We’re setting up a new small office space for digital art creation (photos, video, 3D). We will probably have up to three computers to start with and possibly grow from there. I’m in the process of building a new server that will run VM’s for NAS (NFS), plus other things like Asterisk, Cyrus IMAP, etc.
We just got fiber internet installed, and I would like to setup web server VM’s on that server as well, and move our “less critical” websites off of paid hosting.
We’re also going to upgrade to 10gbe for the workstations. The server motherboard already has it.

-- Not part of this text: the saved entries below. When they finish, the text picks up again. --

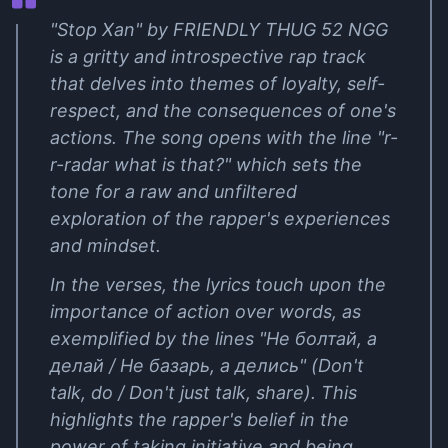
"Stop Xan" by FRIENDLY THUG 52 NGG
is a gritty and introspective rap track
that delves into themes of loyalty, self-
respect, and the consequences of one's
actions. The song opens with the line "r-
r-radar what is that?" which sets the
tone for a raw and unfiltered
exploration of the rapper's experiences
and mindset.
In the verses, the lyrics touch upon the
importance of action over words, as
exemplified by the lines "Не болтай, а
делай / Не базарь, а делись" (Don't
talk, do / Don't just talk, share). This
highlights the rapper's belief in the
power of taking initiative and being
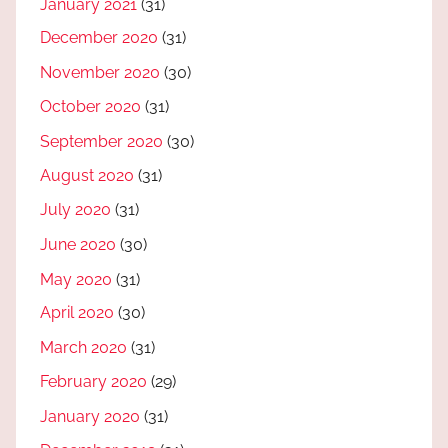
January 2021
(31)
December 2020
(31)
November 2020
(30)
October 2020
(31)
September 2020
(30)
August 2020
(31)
July 2020
(31)
June 2020
(30)
May 2020
(31)
April 2020
(30)
March 2020
(31)
February 2020
(29)
January 2020
(31)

We may do live streams at some point out of here as well.
That’s the background.
**What I’m looking for here are recommendations for hardware that use low amounts of power (electricity), but is sufficiently powerful enough (CPU+I/O) to run a router/firewall that everything on the network will pass through. **
This machine is just for the router/firewall. I will have a separate switch, and the server is separate. We will probably run pfsense.
I want to pay as little as possible for electricity, but not have it become a bottleneck by being too slow.
I have old motherboards and CPU guts laying around that I could use. Or I could get something old and used (like a Dell 410), or I could build something new like a Raspberry PI (or similar).
What I have around are AMD FX, Athelon, and Phenom II guts.
I’m not familiar with all the options out there for low power draw computer parts, and some of the posts/videos I’ve found from 4 years ago use parts that are no longer available.
What’s a good choice of board/CPU/case/PSU for a network appliance?
It really only needs two 1gigabit ports (LAN+WAN), a USB for mouse and keyboard, basic on-board graphics (for installation). A single on-board SSD is probably fine, or even a SATA dom. Again, this is just for the router/firewall. It needs to be fast enough to run the routing software and pass traffic at the full speed of the interfaces (no CPU bottle-necking).
Max Budget: At least $1 less than the cost of buying a commercial solution that meets our needs.
OR: I estimate that an old Phenom build would use about $10/mo electricity, so assuming a five year service life, that would be $600 in power. Can we get something that uses $1/mo electricity for less than $540? ($600-$60=$540 in power savings).